Ärger mit dem Sozialticket: Armutsnachweise, bitte!

Eine App sollte das Fahren mit Sozialticket erleichtern. Doch nun scheitert sie am Datenschutz. Eine Lösung ist nicht in Sicht.

Die Alternative zur App ist die Rückkehr zum alten Berlin Pass Foto: Britta Pedersen/picture alliance

BERLIN taz | Fast ein Jahr lang schon macht es Ärger – und eine Lösung für das Sozialticket ist weiter nicht in Sicht. Einig ist man sich in der Koalition offenbar nur darüber, dass es mit der geplanten App nichts wird. Sie sollte es den Beziehern von Sozialleistungen einfach machen, mit dem vergünstigten 9-Euro-Monatsticket zu fahren. „Aber das ist datenschutzrechtlich unmöglich, sagen Bundes- und Landesdatenschutzbeauftragte unisono“, erklärt der SPD-Sozialpolitiker Lars Düsterhöft.

Die aktuelle Übergangslösung könnte dauerhaft bleiben: Sozialticket-Nutzer müssen bei BVG-Kontrollen zusätzlich einen Leistungsbescheid ihrer Behörde vorzeigen. Die einzige Alternative wäre die Rückkehr zum alten Berlin Pass. Das will aber laut Düsterhöft der Koalitionspartner CDU nicht. In gewisser Hinsicht sei dies auch verständlich: „Schon so ist das Ziel, dass jeder binnen 14 Tagen einen Termin beim Bürgeramt bekommt, nicht einzuhalten.“

Die Diskussion im Senat sei noch nicht abgeschlossen, so ein Sprecher der Sozialverwaltung zur taz. Die App ist vermutlich datenschutzrechtlich nicht umsetzbar und der Berlin Pass noch nicht vollständig ausgeschlossen, da auch andere Ämter für die Ausstellung in Betracht kämen.

Der Berlin Pass wurde Anfang 2023 eingestellt, um die Bürgerämter zu entlasten und die Verwaltung zu digitalisieren. Stattdessen sollten So­zial­leistungsempfänger automatisch einen Berechtigungsnachweis erhalten, um eine VBB Kundenkarte S zu beantragen. Das Sozialticket ist nur mit dieser Karte gültig, um Betrug vorzubeugen.

Die App ist vermutlich datenschutzrechtlich nicht umsetzbar

Viele Ämter kamen allerdings mit dem Verschicken dieses Berechtigungsnachweises nicht hinterher, Betroffene warteten teils Monate darauf. Andere scheiterten an der zunächst nur digital möglichen Beantragung der Kundenkarte S bei der BVG. So kam es, dass viele Menschen notgedrungen schwarzfuhren.

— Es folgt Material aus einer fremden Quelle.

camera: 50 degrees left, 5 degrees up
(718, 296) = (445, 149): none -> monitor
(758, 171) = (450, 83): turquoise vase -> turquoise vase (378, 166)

Das wurde auch nicht besser, als im Oktober 2023 die bis heute geltende Übergangslösung eingeführt wurde, wonach ein Nachweis, dass man Leistungen von einer Sozialbehörde erhält, ausreicht. Insgesamt bekamen bis Jahresende mindestens 10.000 Menschen bei Kontrollen ein „erhöhtes Beförderungsentgelt“ (EBE) von 60 Euro aufgebrummt.

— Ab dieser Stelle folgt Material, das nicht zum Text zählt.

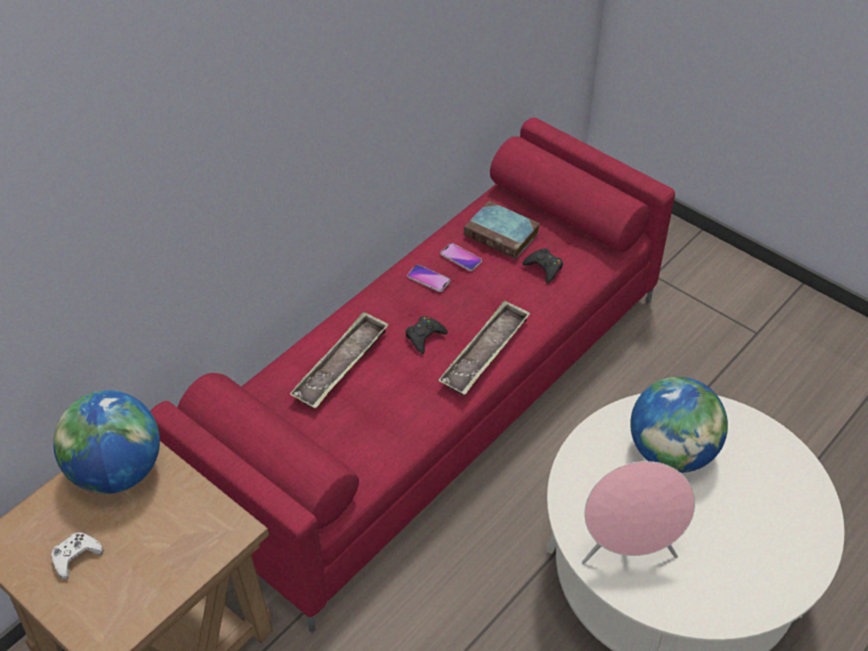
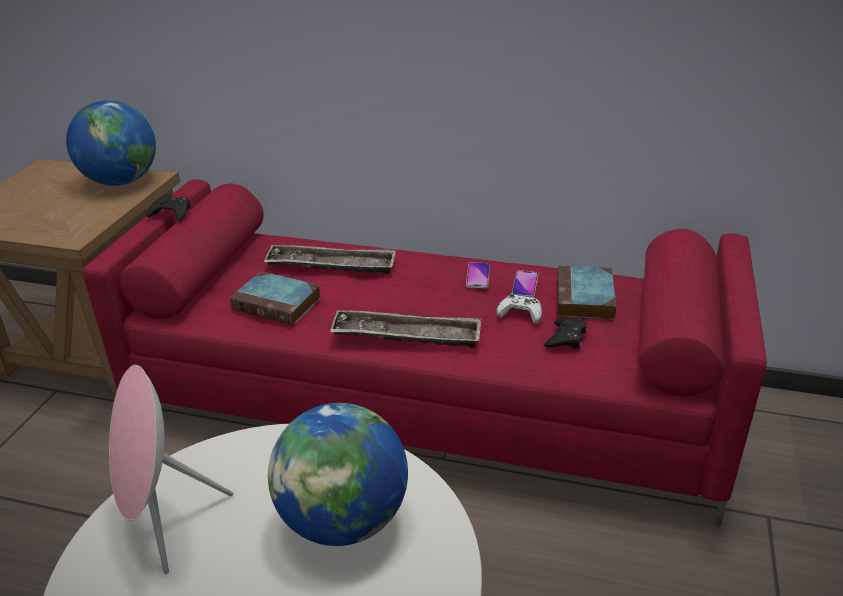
camera: 65 degrees right, 15 degrees down
(76, 557) = (35, 191): white game controller -> white game controller (520, 313)
(382, 419) = (279, 304): none -> book
(424, 336) = (399, 295): black game controller -> black game controller (171, 212)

Ende Februar dieses Jahres einigten sich dann BVG und Senat auf die App, die bis Jahresende entwickelt werden sollte. Auch für Menschen, die nicht digital unterwegs sind, werde man eine Lösung finden, verkündeten BVG-Chef Henrik Falk und Sozialstaatssekretär Aziz Bozkurt (SPD) im Sozialausschuss. Das alles ist nun obsolet.

4.890 Strafen im Zusammenhang mit dem Sozialticket dieses Jahr

Wie sich zeigt, hat es wohl auch keine richtige Lösung für die vielen Menschen gegeben, die unverschuldet EBEs kassiert haben. Im Winter hatten Politiker und Initiativen gefordert, dass den Betroffenen die 60 Euro rückwirkend erlassen werden. Nun erfuhr die taz von der im Schillerkiez angesiedelten „Bewegung 9 Euro Ticket“, dass eine Person zwei Rechtstitel bekommen habe – sie hatte drei EBE bekommen, weil ihr der Nachweis zum Sozialticket fehlte, diese dann aber nicht bezahlt. „Schlimmstenfalls droht eine Ersatzfreiheitsstrafe“, so die Initiative.

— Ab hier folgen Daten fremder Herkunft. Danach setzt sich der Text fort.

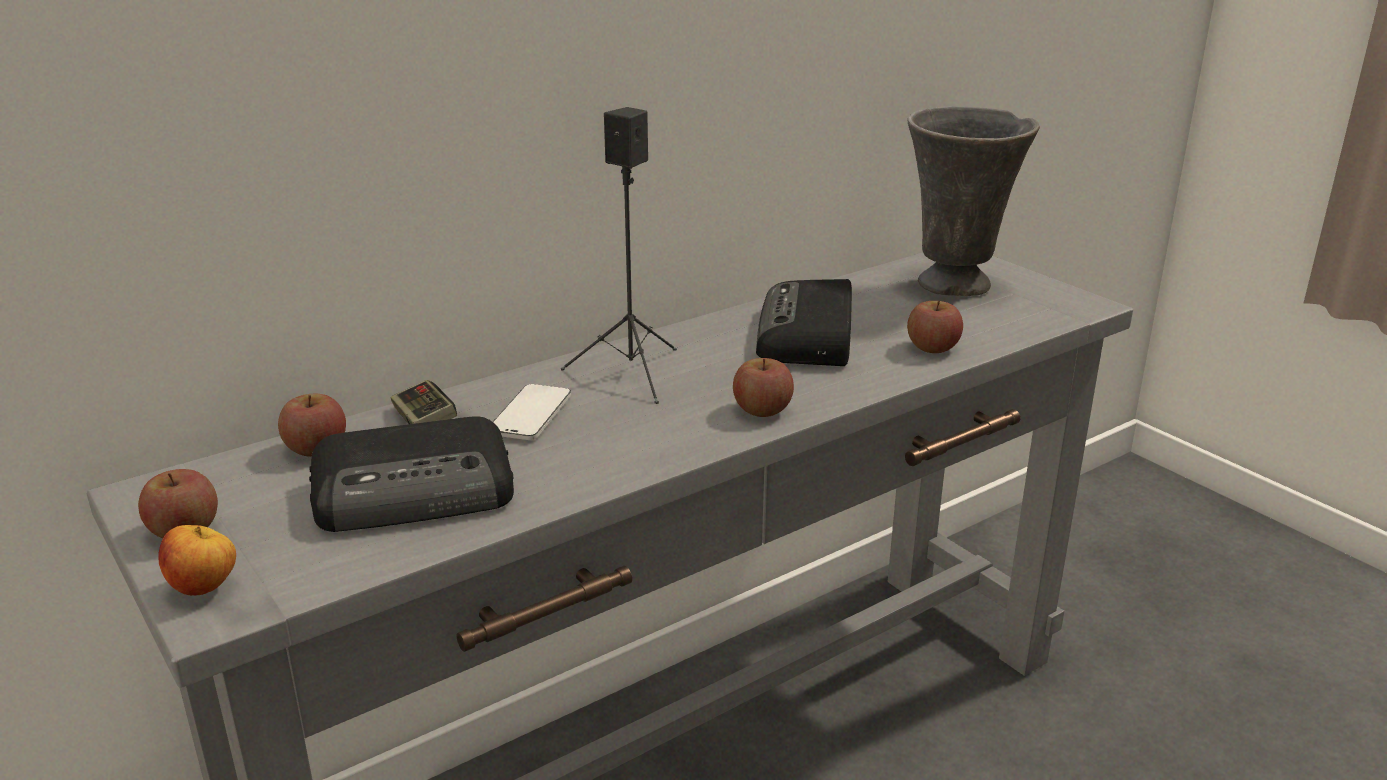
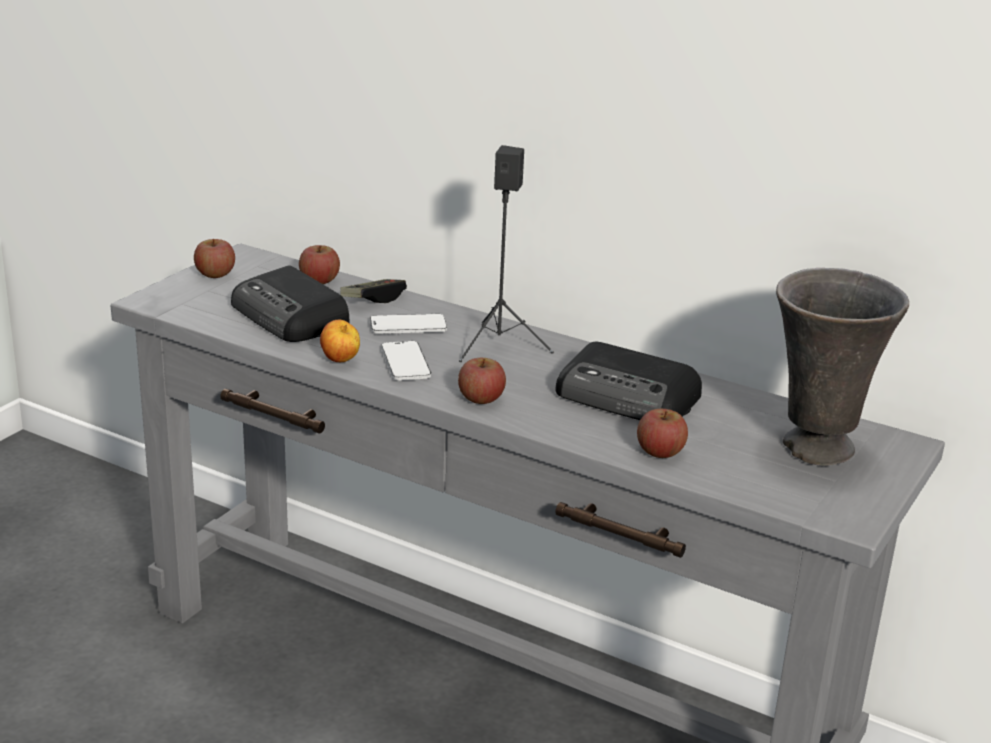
camera: 65 degrees right, 0 degrees up
(204, 588) = (167, 293): apple -> apple (340, 361)
(635, 437) = (405, 363): none -> phone
(807, 336) = (628, 397): radio -> radio turned 135 degrees counterclockwise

Wie viele weitere Menschen das betrifft, ist unklar. Die BVG erklärte, vom 1. März bis zum 15. August dieses Jahres seien 4.890 erhöhte Beförderungsentgelte im Zusammenhang mit einem Sozialticket ausgestellt worden. Die Sozialticket-Fälle würden kulant geprüft und, wo möglich, entsprechend gehandelt.

Aber was heißt das? Aus der Sozialverwaltung erfuhr die taz, man habe sich seinerzeit mit der BVG geeinigt, dass Menschen, die nachweislich die 60 Euro nicht zahlen könnten, nur eine „Verwaltungsgebühr“ von 7 Euro zahlen müssten – aber dies sei nicht nach außen kommuniziert worden, damit nicht „tausende ankommen“. Bei der BVG heißt es, bereits eingeleitete EBE-Verfahren „pauschal und ungeprüft einzustellen“, sei tarifrechtlich nicht möglich.